Activity: Pick up the article on stocks that institutional investors still favor after the market pullback, and continue it from the last sentence shown.

Text block:
The market's pullback has erased the 2018 gains for a breathtakingly large number of stocks. But investors at mutual funds and hedge funds, nonetheless, have held onto huge positions in stocks including Adobe Inc. (ADBE), Brooking Holdings Inc. (BKNG), Comcast Corp. (CMCSA), Salesforce.com Inc. (CRM), Delta Air Lines Inc. (DAL), Alphabet Inc. (GOOGL), MasterCard Inc. (MA), ServiceNow Inc. (NOW), and Visa Inc. (V), as outlined Goldman Sachs' latest US Weekly Kickstart Report.
9 Favorite Picks Lead The Pack
While almost all of these 9 stocks have outperformed the market year-to-date, and some dramatically, the broader S&P 500 has fallen about 1% over the same period.
Out of the group of stocks still favored by big institutional investors, five of them are software and services providers.
Cloud Software a Bright Spot Amid Big Tech Turmoil
While this winter has been unkind to tech stocks, even in light of positive earnings results, investors still favor Salesforce as a solid bet in the late-stage economic cycle. The cloud software provider is benefiting from a steady rise in IT budgets for software initiatives, maintaining its position as the leading provider of customer relationship management systems.
In the most recent quarter, the company beat the consensus estimates, posting 26% revenue growth, 28% billings growth and a 34% backlog gain. In 2019, Salesforce forecasts $16 billion in revenue, and the initial fiscal 2020 revenue outlook implies at least 20% growth.
In a note to clients on Tuesday, Nomura Instinet included Salesforce in its top five technology picks for 2019. Analyst Chris Eberle expects Salesforce stock to jump nearly 30% over 12 months, as outlined by Barron’s.

Records provided:

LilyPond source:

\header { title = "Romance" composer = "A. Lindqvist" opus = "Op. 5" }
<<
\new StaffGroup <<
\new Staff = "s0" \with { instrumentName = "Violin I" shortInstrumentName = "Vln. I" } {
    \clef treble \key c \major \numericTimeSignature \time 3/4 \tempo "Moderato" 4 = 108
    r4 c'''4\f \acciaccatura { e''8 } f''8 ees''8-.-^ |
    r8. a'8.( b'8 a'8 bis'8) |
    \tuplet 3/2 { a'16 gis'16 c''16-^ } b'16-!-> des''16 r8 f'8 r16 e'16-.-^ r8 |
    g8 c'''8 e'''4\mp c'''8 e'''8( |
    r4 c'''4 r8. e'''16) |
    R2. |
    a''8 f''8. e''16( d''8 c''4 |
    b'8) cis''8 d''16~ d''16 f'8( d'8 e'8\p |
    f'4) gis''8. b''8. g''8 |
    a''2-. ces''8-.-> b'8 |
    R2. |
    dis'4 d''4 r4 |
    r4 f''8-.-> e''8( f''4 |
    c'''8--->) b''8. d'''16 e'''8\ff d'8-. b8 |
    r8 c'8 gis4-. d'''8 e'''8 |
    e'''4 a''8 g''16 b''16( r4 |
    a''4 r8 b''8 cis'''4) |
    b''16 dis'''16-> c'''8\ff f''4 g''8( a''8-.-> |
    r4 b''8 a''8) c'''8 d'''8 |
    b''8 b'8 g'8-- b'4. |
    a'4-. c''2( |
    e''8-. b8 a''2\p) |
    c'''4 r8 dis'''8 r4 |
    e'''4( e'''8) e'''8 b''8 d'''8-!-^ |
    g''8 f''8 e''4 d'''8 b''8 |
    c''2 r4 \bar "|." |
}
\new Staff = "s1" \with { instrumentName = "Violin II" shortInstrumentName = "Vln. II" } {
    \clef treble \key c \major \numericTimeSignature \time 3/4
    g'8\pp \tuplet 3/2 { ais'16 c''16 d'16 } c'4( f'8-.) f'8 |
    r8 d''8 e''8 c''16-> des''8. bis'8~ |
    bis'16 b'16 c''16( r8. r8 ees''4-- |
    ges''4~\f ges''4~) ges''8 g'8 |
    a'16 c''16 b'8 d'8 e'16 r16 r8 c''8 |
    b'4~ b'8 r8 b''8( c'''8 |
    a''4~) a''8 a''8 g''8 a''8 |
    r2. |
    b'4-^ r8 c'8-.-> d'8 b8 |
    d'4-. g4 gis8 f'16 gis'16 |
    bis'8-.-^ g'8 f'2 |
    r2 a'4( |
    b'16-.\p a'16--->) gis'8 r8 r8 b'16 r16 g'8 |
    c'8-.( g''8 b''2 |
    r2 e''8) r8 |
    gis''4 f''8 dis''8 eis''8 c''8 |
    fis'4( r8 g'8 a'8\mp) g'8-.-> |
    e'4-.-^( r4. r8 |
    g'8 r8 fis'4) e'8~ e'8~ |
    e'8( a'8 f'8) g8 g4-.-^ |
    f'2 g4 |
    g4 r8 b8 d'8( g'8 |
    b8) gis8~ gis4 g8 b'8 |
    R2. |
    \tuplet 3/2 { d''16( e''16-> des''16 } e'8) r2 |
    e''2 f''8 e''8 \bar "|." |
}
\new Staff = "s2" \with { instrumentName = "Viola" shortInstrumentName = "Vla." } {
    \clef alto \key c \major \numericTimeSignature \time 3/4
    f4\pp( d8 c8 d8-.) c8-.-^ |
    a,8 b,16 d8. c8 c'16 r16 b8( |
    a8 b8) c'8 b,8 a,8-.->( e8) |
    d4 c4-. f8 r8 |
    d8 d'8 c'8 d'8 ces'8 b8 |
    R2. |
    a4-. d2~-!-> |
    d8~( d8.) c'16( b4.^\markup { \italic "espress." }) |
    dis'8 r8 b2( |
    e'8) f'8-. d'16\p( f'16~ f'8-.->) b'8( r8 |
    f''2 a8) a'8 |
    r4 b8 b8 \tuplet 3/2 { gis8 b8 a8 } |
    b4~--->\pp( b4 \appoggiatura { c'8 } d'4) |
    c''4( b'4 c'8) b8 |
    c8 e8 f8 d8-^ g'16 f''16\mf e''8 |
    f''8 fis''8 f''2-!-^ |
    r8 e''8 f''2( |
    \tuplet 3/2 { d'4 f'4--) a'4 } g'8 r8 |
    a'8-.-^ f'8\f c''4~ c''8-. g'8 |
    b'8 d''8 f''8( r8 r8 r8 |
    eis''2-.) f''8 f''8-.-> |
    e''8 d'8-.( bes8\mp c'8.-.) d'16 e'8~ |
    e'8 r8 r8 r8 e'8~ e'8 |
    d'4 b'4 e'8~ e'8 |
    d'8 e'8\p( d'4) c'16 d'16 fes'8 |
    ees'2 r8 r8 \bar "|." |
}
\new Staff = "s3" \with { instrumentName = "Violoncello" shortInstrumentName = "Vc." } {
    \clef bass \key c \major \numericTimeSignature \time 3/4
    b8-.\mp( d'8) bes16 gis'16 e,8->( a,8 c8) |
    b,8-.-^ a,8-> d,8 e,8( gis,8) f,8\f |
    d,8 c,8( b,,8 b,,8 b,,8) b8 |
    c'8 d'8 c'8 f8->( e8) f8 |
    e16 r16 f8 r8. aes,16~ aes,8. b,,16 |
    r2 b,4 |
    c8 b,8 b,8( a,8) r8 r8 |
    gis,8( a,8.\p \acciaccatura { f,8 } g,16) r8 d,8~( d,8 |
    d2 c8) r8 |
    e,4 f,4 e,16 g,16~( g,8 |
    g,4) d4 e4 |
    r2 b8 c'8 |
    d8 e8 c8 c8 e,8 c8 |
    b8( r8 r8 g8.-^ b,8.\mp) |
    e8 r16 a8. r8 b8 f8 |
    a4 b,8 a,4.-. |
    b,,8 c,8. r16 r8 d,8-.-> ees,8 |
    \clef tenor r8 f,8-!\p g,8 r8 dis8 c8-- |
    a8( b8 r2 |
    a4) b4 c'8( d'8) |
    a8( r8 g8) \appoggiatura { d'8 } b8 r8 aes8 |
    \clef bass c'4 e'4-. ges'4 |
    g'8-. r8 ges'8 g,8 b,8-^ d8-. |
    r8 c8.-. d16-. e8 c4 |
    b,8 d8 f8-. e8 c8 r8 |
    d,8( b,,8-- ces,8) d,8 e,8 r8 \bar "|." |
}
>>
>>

Response to this task:
The analyst cited Salesforce’s “continued market share gains across multiple end markets and breadth and depth of products, combined with its keen customer focus, recurring revenue model, and strategic value to its customers," naming the stock "a core long-term holding in the software space.”
Card Payments Bet Pays Off
Payments providers MasterCard and Visa have both sharply outperformed this year on a variety of positive tailwinds including double-digit revenue and earnings expansion, a strong U.S. consumer, favorable gas prices, bank partnerships and a widespread shift in the payments space to cashless and convenient transactions.
One Airline Stock Soars Above the Rest
While the airline industry has suffered through a period of heightened volatility thanks to headwinds such as higher costs and pricing wars, Delta has proved to be an outlier among its peers.
Earlier this week, shares of U.S. carriers fell on broader concerns about the industry’s ability to manage a recent reduction in oil prices after Delta indicated that unit revenues, a key metric, would fall short of prior expectations in Q4.
Nonetheless, Delta shares remain up roughly 3% this year, driven by optimism surrounding a healthy economic backdrop and strong demand, particularly for business-class flights and on routes to Europe. The airline also indicated that its cost control was better-than-expected in the latest quarter, lifting profit guidance to the high end of its $1.10 to $1.30 range in the current quarter.
Mutual Funds and Hedge Funds Differ on FANG
Most of the FANGs are nowhere near as popular as these 9 stocks, Goldman indicates. Google is now the only FANG member held at overweight by both mutual funds and hedge funds. Meanwhile, hedge funds that have taken the divergent path on and held large positions in big tech stocks such as (AAPL) Amazon.com Inc. (AMZN) and Netflix Inc. (NFLX), which have fallen sharply.